◆ Instructions to follow ◆
Once you reach the line that holds "right ankle: (59, 146)" in the listing below, output it and every line after it through the line that holds "left shoulder: (187, 113)", word for word.
----
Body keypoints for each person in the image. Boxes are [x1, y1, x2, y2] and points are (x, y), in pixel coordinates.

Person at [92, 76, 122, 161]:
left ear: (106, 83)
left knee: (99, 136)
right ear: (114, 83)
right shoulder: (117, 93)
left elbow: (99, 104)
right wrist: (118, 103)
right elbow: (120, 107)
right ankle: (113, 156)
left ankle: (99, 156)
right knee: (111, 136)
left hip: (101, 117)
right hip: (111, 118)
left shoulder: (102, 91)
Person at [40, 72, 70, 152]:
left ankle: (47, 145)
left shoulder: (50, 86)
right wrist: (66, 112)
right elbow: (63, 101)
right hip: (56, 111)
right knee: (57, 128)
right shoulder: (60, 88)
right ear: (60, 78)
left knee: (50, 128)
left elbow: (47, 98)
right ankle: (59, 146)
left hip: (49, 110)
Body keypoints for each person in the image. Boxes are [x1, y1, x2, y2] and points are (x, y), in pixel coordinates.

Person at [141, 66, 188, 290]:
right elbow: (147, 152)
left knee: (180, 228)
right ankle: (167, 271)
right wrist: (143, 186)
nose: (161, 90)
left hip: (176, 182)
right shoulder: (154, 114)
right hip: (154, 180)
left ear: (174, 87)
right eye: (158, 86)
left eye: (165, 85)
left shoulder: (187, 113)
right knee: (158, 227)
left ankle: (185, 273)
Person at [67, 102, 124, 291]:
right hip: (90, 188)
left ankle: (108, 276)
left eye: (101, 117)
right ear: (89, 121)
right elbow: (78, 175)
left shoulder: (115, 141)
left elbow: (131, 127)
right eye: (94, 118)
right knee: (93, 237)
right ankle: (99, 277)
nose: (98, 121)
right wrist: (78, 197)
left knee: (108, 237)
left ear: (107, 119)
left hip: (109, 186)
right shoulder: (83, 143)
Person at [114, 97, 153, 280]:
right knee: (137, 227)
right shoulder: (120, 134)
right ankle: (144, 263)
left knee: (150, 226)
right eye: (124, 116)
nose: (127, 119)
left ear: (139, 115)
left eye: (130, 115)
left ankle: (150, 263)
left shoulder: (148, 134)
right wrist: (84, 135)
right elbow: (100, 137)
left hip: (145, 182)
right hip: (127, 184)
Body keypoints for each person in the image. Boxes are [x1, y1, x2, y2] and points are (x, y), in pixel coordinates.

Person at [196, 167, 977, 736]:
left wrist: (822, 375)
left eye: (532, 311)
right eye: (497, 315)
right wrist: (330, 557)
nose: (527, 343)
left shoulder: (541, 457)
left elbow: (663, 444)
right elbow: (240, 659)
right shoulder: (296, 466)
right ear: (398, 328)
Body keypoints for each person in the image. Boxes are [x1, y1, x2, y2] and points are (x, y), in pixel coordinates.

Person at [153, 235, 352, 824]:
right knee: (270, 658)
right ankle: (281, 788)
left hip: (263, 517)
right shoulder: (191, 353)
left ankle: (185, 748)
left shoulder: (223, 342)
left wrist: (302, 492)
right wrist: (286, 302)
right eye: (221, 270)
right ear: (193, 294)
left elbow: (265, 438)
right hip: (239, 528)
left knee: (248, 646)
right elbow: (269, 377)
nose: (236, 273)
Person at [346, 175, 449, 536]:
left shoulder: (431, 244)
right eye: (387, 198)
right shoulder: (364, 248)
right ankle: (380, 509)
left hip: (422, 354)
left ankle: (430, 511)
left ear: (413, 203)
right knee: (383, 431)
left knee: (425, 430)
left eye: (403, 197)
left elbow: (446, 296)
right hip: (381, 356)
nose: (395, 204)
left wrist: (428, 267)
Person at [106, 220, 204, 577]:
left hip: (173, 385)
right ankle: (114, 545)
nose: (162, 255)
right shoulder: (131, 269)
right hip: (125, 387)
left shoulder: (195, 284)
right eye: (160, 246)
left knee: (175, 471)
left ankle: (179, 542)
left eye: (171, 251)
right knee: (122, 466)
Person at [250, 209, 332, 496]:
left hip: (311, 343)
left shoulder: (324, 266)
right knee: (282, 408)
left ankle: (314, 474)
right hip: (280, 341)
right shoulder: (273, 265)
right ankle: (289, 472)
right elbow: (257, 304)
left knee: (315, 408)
----
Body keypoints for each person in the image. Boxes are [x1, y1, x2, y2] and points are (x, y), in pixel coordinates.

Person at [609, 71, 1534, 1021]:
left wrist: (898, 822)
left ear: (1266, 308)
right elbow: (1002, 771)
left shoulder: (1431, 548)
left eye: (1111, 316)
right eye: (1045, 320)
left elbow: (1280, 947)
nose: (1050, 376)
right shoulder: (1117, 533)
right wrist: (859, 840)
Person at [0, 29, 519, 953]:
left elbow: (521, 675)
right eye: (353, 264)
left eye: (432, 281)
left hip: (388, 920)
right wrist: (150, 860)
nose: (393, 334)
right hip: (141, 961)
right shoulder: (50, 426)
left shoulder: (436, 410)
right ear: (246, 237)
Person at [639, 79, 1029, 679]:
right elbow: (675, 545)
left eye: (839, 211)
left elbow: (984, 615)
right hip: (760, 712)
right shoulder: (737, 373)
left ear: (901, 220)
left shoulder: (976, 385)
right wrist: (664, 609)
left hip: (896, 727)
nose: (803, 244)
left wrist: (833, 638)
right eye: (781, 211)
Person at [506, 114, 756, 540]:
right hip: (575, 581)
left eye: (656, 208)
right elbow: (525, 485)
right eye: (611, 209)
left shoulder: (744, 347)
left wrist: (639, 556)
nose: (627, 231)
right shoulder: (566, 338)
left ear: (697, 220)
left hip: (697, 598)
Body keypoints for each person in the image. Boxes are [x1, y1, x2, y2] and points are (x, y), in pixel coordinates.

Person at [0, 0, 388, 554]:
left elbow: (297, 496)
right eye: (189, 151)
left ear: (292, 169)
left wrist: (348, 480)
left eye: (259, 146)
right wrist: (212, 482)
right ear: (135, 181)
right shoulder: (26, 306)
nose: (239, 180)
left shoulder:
----
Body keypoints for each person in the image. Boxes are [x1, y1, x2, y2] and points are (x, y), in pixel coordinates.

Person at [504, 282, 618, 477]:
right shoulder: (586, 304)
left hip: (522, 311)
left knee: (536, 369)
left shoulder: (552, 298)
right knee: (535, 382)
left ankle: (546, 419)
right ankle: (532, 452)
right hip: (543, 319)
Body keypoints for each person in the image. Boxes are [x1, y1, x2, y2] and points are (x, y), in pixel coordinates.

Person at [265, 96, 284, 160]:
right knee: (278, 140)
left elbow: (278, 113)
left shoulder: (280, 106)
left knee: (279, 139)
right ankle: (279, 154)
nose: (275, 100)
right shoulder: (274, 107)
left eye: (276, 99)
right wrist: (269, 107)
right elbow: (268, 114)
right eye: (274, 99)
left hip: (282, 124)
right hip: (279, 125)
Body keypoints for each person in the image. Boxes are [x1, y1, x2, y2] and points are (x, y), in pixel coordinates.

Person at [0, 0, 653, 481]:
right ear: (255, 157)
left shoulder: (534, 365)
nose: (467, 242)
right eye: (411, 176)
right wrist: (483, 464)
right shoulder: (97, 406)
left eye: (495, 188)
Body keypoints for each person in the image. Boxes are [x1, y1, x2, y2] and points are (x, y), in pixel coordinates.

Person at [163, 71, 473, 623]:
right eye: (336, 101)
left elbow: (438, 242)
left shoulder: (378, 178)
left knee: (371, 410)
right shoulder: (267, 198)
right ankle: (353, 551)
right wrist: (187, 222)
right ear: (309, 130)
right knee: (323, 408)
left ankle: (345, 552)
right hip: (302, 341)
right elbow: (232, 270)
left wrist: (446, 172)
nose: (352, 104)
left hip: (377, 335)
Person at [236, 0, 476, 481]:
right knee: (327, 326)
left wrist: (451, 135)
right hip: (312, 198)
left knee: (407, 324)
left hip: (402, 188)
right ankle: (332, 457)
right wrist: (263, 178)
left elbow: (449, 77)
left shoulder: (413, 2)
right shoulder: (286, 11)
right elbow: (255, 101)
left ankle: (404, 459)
----
◆ Exercise answer ◆
right ankle: (59, 146)
left hip: (49, 110)
Body keypoints for each person in the image. Boxes are [x1, y1, x2, y2] and points are (x, y), in pixel coordinates.

Person at [141, 66, 188, 290]:
right elbow: (147, 152)
left knee: (180, 228)
right ankle: (167, 271)
right wrist: (143, 186)
nose: (161, 90)
left hip: (176, 182)
right shoulder: (154, 114)
right hip: (154, 180)
left ear: (174, 87)
right eye: (158, 86)
left eye: (165, 85)
left shoulder: (187, 113)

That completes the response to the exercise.